Problem set:
1. Answer these questions from the chronology of Provisional IRA actions below, marking each answer to match:
(a) Outside whose offices was the bomb defused on 16 March 2000?
(b) Who is the unit intercepted in April 2000 believed to have been on its way to kill?
(c) In which bar was Patrick Quinn shot dead?
2. Continue the chronology of Provisional IRA actions below from its last entry.

Document segment:
- Opening Delimiter -

= Chronology of Provisional Irish Republican Army actions in the 21st century =

This is a chronology of activities by the Provisional Irish Republican Army, an Irish republican paramilitary group in the 21st century.

==2000==
- 16 March 2000: an IRA engineer defused a bomb left outside the offices of dissident republican party Republican Sinn Féin on the Falls Road, Belfast.
- April 2000: an IRA active service unit was intercepted by the Garda Síochána in Dublin and two members were arrested. The unit is believed to have been on its way to kill Dublin drug lord Martin Foley.
- 30 April 2000: Drug dealer Thomas Byrne was shot dead in central Dublin, by the IRA.
- 29 May 2000: Edmund McCoy died several hours after being shot at the Motte 'n' Bailey Bar, Kingsway, Dunmurry, County Antrim. He was reportedly a suspected drug dealer. The Royal Ulster Constabulary blamed the IRA for the killing.
- 29 September 2000: Patrick Quinn was shot dead in The Depot Bar, Union Street, Magherafelt, County Londonderry. Quinn was reportedly a suspected drug dealer and was shot shortly after the IRA had ordered him to leave the area.

- Closing Delimiter -

Data listing:
- Opening Delimiter -

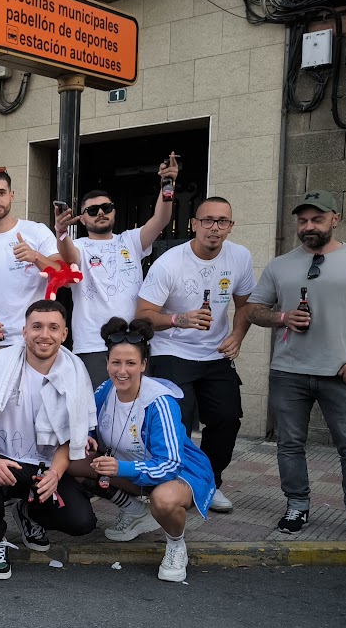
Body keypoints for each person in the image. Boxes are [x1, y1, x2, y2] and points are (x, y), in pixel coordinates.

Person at [245, 189, 346, 546]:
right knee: (289, 444)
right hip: (289, 372)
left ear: (335, 219)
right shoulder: (280, 265)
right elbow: (253, 309)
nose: (308, 226)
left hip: (340, 373)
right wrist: (282, 317)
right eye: (302, 221)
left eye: (317, 219)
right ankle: (297, 504)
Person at [69, 317, 217, 583]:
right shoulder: (104, 390)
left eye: (130, 363)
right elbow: (88, 423)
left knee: (164, 499)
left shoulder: (159, 402)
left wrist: (120, 468)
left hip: (180, 473)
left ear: (144, 365)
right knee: (71, 459)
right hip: (132, 467)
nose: (122, 371)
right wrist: (89, 438)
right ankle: (135, 511)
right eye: (116, 362)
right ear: (107, 363)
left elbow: (170, 464)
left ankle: (175, 544)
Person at [135, 196, 255, 515]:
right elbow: (143, 315)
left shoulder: (240, 257)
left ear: (231, 226)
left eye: (222, 222)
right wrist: (180, 319)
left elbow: (245, 305)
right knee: (177, 424)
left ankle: (208, 483)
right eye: (207, 220)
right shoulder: (171, 262)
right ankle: (175, 486)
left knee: (227, 419)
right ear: (194, 224)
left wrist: (238, 336)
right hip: (172, 351)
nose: (214, 228)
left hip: (215, 355)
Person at [0, 299, 97, 579]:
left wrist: (56, 474)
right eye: (36, 326)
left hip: (46, 466)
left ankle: (28, 512)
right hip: (3, 460)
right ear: (24, 331)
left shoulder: (76, 371)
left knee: (82, 521)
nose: (44, 334)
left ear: (65, 333)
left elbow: (71, 432)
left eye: (53, 327)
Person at [51, 153, 179, 386]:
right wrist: (60, 231)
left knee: (134, 412)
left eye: (105, 207)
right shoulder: (79, 245)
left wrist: (167, 185)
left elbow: (160, 220)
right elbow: (69, 256)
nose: (100, 212)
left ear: (114, 211)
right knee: (98, 412)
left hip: (134, 340)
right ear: (82, 219)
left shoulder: (131, 240)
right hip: (93, 344)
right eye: (92, 210)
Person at [0, 168, 60, 366]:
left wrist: (36, 257)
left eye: (1, 193)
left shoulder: (37, 231)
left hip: (39, 337)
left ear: (12, 195)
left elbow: (61, 272)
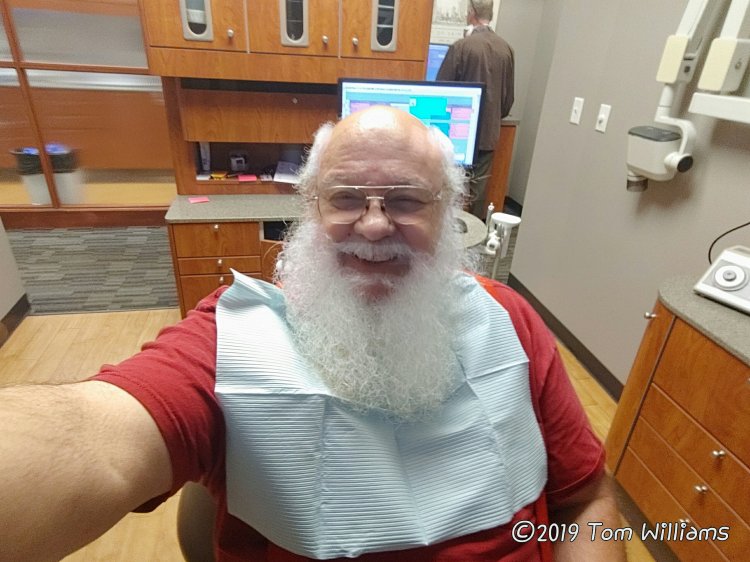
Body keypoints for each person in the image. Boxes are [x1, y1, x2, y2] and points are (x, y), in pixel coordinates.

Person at [0, 106, 625, 562]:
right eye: (345, 197)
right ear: (310, 209)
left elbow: (586, 500)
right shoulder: (230, 339)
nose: (374, 225)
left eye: (407, 200)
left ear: (447, 213)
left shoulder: (507, 317)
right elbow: (95, 439)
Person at [437, 0, 515, 218]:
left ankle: (446, 228)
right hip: (488, 133)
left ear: (471, 13)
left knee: (449, 185)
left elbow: (441, 90)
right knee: (478, 192)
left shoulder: (461, 47)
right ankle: (476, 230)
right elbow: (508, 99)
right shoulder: (506, 49)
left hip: (457, 132)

- Closing Delimiter -

Answers by item number:
1.
(a) The offices of the dissident republican party Republican Sinn Féin, on the Falls Road, Belfast.
(b) Dublin drug lord Martin Foley.
(c) The Depot Bar, Union Street, Magherafelt, County Londonderry.

2.
- 13 October 2000: Real IRA member Joseph O'Connor was shot dead while sitting in his car in the Ballymurphy area of Belfast, during a republican dispute. The Provisional IRA is believed responsible.

==2001==
- 7 January 2001: the IRA was blamed for carrying out a punishment beating on a convicted criminal in Ballymurphy, Belfast.
- 21 April 2001: Christopher O'Kane, reportedly a suspected drug dealer, was shot dead near his home, Milldale Crescent, Tullyally, Derry, by four gunmen. It is believed that the IRA was responsible.
- 14 July 2001: gangland figure Seamus "Shavo" Hogan is gunned down in Crumlin, Dublin, reportedly by the IRA.

==2002==
- 2 June 2002: IRA members opened fire during unrest in the Short Strand area of Belfast, injuring two teenagers and a loyalist youth worker, who was seriously injured. The following night republican gunmen shot two more Protestants. Loyalist paramilitaries opened fire on republicans and PSNI officers, and police shot and injured a loyalist. Two days before the initial shootings UDA members armed with firearms, petrol bombs and blast bombs attacked Catholic homes at the peaceline and opened fire on police.
- 8 September 2002: the IRA was blamed for carrying out a punishment beating on a South Armagh man.
- 11 October 2002: a five-man IRA unit was captured by Gardaí in Bray, County Wicklow. It is believed the unit, members of the Dublin Brigade, were on their way to carry out an armed hijacking. The men were in a small van dressed in Garda uniforms, and had stun-guns and CS gas.

==2003==
- 12 March 2003: Irish republican Keith Rogers was shot dead in Cullaville, South Armagh, during a shootout involving a number of feuding IRA members, according to police. The IRA claimed Rogers had been shot while confronting local criminals.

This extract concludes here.